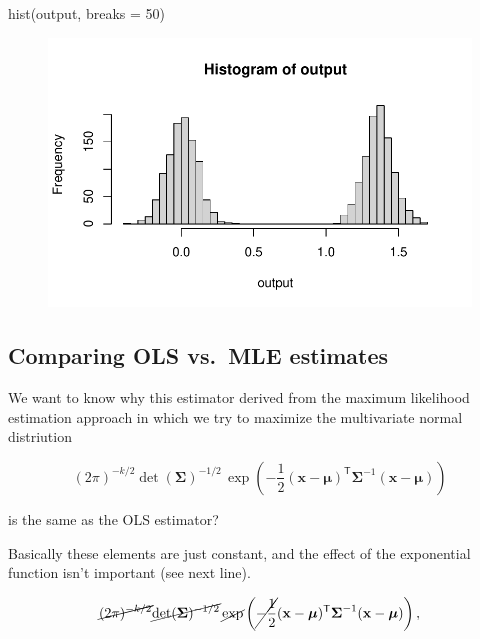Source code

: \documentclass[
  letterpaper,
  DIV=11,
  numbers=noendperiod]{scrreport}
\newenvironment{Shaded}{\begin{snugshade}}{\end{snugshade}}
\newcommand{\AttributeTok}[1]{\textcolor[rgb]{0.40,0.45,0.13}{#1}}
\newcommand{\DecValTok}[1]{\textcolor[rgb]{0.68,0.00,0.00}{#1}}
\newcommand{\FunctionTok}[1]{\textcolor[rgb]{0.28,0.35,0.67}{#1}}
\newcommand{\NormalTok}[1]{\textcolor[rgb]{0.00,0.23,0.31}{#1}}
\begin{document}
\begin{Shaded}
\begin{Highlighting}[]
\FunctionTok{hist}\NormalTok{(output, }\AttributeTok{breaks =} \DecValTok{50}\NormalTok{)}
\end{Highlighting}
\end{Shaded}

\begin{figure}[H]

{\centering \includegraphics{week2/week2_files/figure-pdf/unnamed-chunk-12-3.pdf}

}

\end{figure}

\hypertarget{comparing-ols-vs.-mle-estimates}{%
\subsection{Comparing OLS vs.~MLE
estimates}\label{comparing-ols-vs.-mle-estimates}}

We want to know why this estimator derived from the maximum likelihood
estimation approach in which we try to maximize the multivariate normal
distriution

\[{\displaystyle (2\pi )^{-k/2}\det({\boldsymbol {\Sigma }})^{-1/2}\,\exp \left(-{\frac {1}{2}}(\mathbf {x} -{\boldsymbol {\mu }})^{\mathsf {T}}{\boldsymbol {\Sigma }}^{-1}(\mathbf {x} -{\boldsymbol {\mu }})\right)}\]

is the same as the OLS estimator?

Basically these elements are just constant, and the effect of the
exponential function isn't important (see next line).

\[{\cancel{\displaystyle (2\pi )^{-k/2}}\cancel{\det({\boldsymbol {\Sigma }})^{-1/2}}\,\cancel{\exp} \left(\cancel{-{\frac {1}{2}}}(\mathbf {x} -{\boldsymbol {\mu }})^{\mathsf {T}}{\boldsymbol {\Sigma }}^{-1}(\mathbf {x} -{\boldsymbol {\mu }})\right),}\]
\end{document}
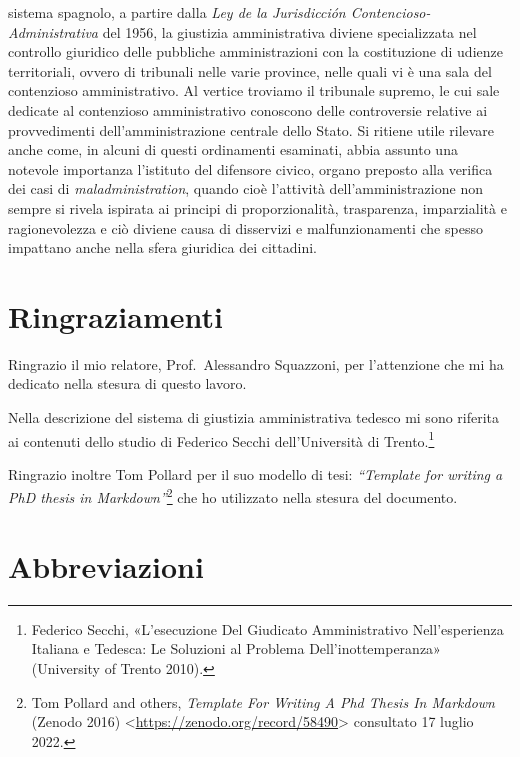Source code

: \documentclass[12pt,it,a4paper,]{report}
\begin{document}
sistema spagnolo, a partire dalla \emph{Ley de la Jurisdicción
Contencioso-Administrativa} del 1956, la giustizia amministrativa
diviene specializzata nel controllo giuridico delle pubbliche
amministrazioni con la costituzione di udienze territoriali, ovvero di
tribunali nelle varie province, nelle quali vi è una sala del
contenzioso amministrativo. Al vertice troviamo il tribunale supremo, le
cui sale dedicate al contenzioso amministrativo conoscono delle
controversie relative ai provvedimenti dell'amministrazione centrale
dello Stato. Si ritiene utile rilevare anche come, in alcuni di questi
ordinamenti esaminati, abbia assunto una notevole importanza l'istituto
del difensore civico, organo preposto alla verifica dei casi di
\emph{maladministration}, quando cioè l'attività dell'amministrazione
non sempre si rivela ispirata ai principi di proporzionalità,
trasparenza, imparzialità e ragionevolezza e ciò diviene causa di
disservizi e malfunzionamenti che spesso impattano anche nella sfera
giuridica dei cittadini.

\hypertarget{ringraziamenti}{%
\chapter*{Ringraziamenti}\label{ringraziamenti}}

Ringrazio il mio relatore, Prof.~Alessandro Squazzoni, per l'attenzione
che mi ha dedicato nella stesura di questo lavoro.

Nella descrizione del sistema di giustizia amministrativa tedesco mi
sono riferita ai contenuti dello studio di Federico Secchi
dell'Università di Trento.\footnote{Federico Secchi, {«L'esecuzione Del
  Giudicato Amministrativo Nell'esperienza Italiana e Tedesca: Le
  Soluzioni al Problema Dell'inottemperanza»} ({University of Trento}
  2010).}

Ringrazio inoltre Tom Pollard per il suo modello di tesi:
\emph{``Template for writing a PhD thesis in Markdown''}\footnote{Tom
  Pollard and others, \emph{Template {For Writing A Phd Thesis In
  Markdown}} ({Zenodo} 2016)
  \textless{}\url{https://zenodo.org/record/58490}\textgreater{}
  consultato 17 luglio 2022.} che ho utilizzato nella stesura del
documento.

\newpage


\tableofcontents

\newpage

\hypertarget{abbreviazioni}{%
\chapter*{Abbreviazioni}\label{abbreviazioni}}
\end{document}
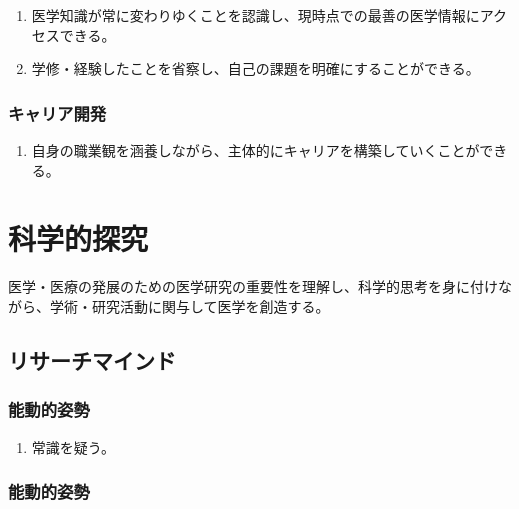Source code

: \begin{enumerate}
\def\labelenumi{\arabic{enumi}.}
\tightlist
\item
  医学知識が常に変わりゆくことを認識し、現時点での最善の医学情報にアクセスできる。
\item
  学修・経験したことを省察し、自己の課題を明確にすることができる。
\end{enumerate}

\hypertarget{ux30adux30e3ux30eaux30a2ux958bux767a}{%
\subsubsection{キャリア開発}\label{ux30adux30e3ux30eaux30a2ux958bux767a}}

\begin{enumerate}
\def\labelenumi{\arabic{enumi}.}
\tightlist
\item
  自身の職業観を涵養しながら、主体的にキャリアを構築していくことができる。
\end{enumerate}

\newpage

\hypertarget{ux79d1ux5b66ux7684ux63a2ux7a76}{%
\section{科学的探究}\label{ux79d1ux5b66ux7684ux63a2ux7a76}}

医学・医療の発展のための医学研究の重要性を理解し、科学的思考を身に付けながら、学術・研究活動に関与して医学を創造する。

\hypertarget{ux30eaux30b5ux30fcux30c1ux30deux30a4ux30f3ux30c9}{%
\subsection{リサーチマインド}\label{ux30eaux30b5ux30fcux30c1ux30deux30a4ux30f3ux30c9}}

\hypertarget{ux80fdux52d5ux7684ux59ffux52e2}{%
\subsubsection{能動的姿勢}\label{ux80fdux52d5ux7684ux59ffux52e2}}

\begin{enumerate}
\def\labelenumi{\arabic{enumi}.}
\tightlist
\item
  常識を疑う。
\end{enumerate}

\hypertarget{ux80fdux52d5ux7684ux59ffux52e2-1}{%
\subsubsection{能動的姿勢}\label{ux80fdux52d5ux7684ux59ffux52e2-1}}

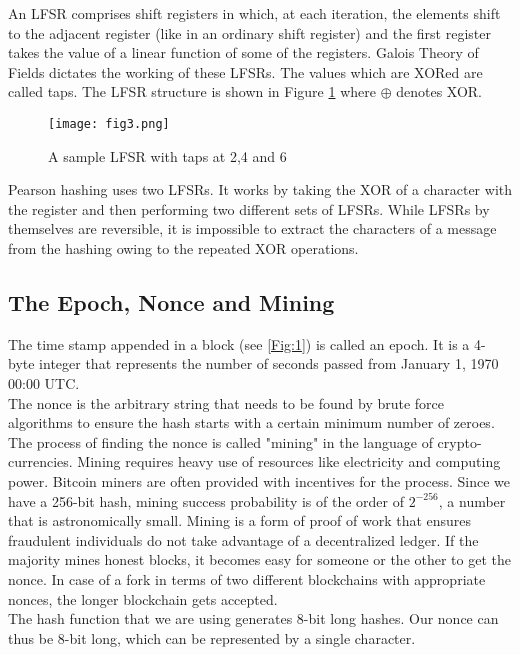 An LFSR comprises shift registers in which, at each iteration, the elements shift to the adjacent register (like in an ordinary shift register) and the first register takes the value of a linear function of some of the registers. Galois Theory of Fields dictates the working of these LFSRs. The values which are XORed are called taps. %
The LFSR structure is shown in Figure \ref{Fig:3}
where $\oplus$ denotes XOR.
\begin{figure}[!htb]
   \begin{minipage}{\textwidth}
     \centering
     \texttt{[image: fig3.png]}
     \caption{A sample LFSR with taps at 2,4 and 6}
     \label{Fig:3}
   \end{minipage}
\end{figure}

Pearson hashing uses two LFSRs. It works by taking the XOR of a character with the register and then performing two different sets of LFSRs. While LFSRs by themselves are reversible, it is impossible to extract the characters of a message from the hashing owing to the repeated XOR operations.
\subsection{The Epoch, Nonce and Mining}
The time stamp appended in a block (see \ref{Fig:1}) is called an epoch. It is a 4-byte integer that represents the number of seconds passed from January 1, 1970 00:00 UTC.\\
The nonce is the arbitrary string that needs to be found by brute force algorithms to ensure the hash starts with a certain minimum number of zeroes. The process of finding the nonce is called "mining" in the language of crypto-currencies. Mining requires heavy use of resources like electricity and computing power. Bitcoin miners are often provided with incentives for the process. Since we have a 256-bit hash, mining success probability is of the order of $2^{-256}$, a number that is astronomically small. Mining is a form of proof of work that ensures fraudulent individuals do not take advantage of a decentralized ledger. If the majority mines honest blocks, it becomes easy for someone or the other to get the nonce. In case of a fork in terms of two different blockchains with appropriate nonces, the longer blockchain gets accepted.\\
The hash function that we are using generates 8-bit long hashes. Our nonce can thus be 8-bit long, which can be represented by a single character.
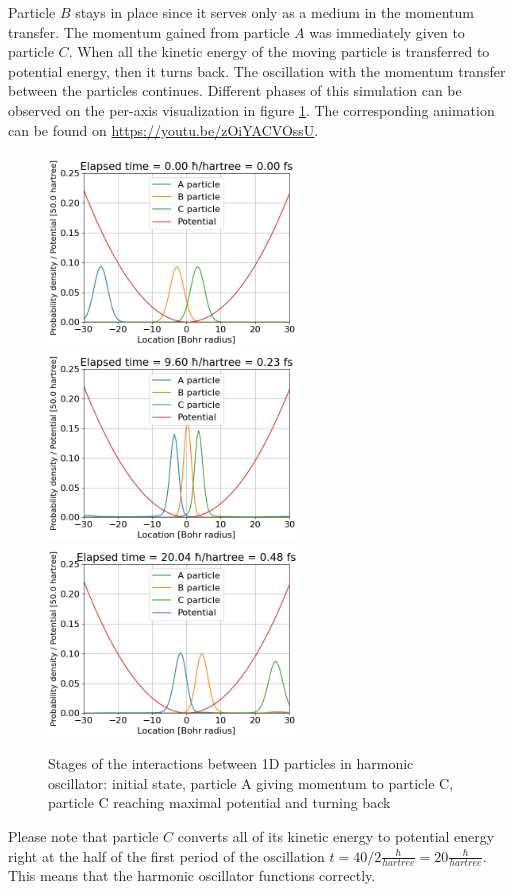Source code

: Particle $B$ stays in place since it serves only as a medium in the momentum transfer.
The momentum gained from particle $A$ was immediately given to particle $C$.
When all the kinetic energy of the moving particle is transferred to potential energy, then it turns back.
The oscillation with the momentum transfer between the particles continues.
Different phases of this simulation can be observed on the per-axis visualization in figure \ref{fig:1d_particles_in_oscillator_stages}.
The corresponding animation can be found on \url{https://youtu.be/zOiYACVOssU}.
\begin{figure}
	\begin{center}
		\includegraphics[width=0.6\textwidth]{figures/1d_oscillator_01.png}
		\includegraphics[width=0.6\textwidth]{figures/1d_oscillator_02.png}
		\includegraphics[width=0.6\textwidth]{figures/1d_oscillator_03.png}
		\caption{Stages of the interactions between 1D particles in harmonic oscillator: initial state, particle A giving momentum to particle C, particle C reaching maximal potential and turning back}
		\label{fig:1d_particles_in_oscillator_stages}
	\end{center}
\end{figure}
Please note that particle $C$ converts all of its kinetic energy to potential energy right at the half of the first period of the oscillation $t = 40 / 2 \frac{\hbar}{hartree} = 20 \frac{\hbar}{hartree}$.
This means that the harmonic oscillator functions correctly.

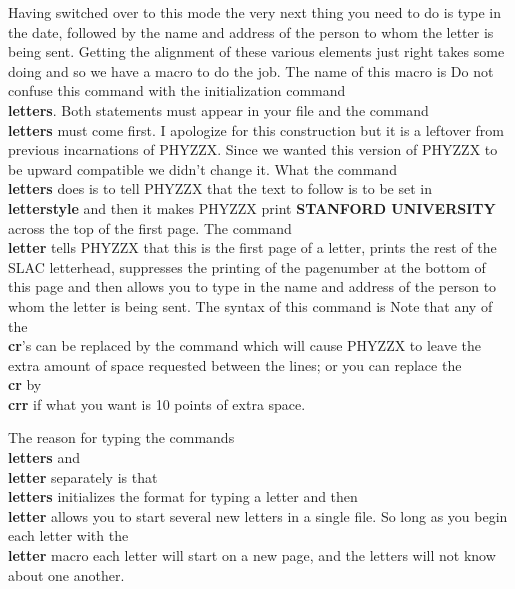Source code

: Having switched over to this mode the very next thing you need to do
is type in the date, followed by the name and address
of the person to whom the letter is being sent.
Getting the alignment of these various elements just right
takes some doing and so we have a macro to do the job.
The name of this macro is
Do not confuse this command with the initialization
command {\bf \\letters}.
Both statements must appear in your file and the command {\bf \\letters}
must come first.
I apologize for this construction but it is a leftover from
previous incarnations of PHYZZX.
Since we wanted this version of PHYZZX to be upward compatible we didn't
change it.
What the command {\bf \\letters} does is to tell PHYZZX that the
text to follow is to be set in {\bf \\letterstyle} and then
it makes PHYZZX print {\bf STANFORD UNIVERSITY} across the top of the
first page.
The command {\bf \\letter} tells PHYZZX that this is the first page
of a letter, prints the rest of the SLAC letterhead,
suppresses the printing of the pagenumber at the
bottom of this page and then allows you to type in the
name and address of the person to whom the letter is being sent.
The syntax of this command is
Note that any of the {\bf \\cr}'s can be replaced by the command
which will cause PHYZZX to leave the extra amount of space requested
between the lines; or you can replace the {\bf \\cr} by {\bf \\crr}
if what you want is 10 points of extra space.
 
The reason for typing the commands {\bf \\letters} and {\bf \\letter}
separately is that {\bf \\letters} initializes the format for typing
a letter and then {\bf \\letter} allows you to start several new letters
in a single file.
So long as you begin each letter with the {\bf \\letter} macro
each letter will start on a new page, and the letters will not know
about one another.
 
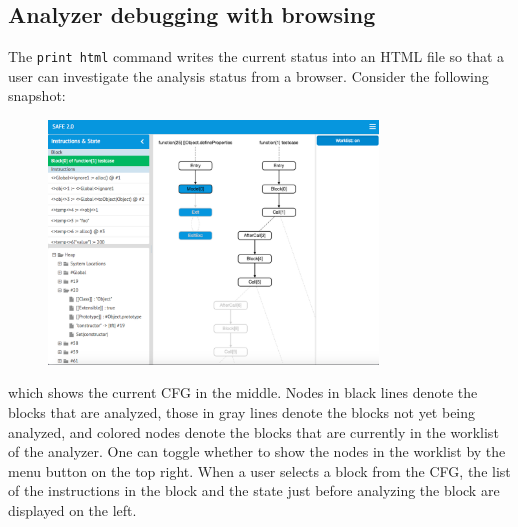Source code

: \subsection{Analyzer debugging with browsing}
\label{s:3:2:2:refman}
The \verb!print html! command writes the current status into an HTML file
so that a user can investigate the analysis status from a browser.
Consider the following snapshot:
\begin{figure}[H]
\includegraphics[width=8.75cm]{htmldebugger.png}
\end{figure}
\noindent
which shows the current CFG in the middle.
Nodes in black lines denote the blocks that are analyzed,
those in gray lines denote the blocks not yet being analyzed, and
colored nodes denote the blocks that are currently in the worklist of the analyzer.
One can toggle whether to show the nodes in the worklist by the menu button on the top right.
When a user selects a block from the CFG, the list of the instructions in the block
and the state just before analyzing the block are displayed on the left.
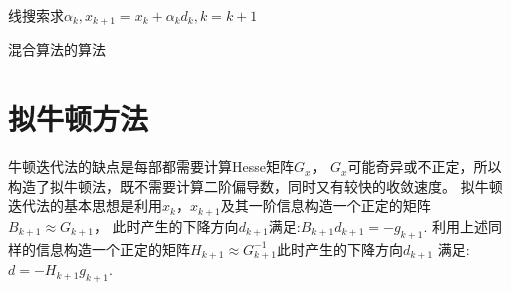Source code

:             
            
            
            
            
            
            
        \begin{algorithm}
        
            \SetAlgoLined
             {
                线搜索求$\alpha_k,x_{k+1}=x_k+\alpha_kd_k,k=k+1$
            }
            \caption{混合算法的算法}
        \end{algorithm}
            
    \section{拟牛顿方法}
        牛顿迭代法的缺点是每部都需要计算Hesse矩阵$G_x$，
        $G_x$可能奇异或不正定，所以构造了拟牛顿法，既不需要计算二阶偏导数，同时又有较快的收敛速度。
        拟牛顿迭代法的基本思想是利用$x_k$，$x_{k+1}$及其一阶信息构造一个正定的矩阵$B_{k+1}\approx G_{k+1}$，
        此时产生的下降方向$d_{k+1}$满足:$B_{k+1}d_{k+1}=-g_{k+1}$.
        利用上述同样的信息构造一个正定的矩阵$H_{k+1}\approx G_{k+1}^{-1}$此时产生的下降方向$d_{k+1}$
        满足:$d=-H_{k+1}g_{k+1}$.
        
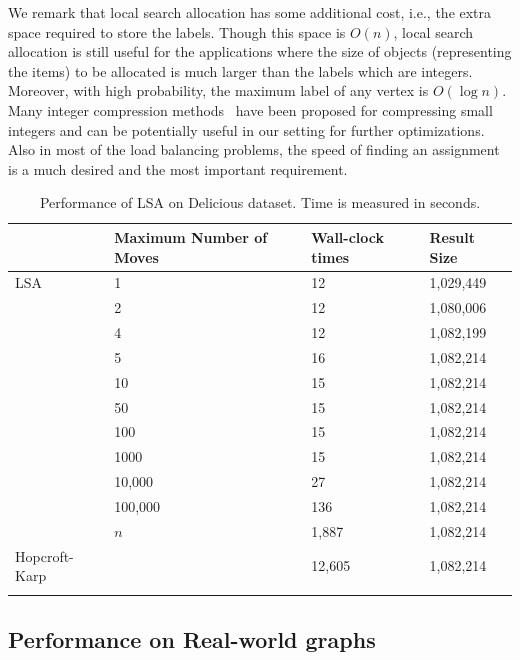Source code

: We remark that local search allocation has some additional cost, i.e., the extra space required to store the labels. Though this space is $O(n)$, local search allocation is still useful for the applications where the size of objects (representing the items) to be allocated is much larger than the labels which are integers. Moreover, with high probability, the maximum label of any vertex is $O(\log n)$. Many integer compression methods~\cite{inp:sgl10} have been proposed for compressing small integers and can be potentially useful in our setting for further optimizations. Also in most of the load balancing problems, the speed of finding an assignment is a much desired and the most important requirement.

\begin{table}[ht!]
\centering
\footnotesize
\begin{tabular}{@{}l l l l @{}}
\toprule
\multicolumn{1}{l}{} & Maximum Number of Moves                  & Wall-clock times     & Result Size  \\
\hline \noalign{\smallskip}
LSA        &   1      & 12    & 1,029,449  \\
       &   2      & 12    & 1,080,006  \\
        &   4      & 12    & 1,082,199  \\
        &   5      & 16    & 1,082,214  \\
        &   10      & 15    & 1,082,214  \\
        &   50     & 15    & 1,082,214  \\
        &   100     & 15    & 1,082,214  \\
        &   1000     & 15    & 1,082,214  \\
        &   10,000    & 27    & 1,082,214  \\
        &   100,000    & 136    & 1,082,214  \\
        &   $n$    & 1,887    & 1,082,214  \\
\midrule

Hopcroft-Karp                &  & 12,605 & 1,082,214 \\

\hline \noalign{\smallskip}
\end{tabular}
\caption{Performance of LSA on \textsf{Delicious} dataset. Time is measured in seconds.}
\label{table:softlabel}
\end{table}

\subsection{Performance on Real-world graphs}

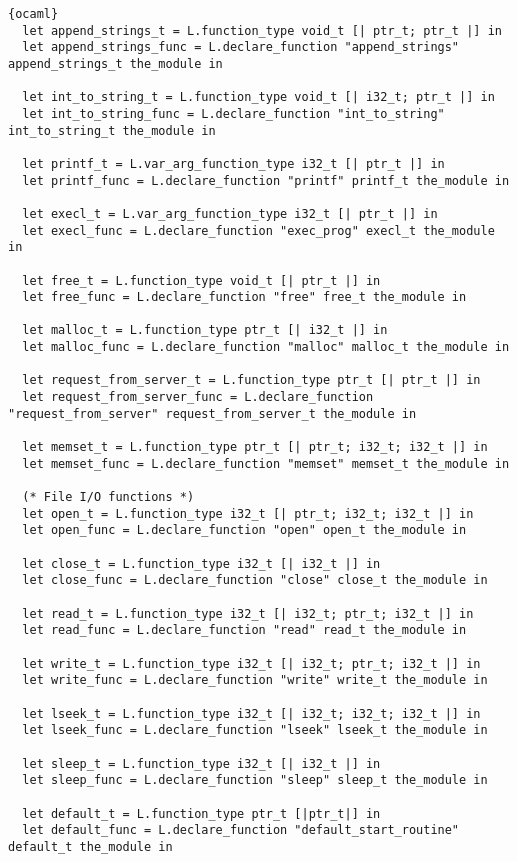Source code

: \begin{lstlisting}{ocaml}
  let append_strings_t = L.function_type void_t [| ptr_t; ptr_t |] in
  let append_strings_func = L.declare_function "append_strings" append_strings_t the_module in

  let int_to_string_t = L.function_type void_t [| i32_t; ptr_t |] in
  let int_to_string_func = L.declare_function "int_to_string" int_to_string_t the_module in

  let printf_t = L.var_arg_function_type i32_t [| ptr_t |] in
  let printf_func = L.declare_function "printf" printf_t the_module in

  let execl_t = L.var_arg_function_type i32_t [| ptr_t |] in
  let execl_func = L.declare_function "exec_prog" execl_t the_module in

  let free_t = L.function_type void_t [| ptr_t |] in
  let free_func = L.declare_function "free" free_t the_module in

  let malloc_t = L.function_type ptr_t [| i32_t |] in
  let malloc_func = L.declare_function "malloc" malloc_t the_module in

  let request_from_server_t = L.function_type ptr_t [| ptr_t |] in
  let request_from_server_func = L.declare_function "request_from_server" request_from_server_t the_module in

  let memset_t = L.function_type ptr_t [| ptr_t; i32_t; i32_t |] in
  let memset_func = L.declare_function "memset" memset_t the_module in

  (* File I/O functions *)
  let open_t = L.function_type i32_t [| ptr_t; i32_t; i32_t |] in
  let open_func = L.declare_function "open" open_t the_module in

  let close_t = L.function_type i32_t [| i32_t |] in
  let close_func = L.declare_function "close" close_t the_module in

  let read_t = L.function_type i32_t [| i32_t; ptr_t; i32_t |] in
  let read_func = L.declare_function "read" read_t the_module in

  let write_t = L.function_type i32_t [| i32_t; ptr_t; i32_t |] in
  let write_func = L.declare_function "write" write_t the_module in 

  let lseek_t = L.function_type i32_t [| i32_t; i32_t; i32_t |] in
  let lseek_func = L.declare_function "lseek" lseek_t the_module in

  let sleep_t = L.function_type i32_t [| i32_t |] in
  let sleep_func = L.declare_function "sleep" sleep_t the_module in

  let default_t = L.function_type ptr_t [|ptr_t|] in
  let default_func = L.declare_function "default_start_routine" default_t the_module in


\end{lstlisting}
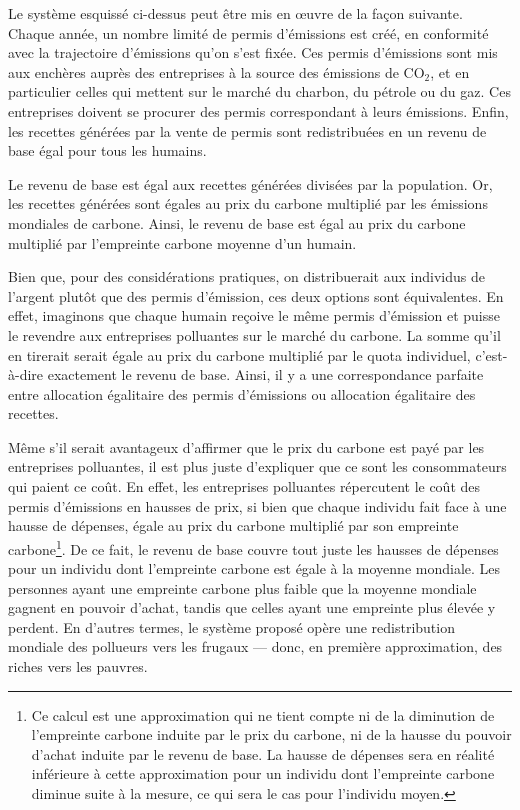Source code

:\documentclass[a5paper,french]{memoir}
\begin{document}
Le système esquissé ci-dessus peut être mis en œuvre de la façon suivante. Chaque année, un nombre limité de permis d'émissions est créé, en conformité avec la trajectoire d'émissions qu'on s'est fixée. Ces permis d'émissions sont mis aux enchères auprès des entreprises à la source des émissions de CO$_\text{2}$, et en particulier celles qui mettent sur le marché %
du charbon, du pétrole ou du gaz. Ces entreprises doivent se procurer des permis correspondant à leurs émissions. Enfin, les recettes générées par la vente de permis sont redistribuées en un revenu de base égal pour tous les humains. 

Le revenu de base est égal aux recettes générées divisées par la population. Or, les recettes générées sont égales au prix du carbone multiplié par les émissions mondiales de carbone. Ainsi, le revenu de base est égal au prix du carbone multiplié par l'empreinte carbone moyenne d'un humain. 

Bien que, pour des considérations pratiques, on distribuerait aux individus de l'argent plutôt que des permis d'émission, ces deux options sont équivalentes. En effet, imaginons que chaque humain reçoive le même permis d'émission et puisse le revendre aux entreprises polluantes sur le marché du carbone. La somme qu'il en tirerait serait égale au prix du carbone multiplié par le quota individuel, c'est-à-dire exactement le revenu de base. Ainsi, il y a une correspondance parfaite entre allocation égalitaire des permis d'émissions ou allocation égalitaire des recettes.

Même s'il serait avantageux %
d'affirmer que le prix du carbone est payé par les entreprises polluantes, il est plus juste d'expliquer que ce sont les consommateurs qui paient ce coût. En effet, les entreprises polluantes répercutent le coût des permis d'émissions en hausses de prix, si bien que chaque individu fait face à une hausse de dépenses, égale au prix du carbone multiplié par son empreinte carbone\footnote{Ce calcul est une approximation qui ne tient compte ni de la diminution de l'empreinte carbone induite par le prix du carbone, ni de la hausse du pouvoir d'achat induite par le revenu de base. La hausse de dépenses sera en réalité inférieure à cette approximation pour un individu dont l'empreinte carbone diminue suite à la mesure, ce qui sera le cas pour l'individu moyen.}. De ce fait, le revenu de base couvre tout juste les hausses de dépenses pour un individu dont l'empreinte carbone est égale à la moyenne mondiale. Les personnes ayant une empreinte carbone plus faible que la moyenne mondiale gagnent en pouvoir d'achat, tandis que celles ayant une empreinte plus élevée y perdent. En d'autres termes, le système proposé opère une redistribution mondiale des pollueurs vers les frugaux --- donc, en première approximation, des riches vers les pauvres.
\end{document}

--*--

▶ _TASK ITEM_
Please report how many lines of the material above contain the string "will", with no other words.

▶ _RESPONSE TO THE TASK_
2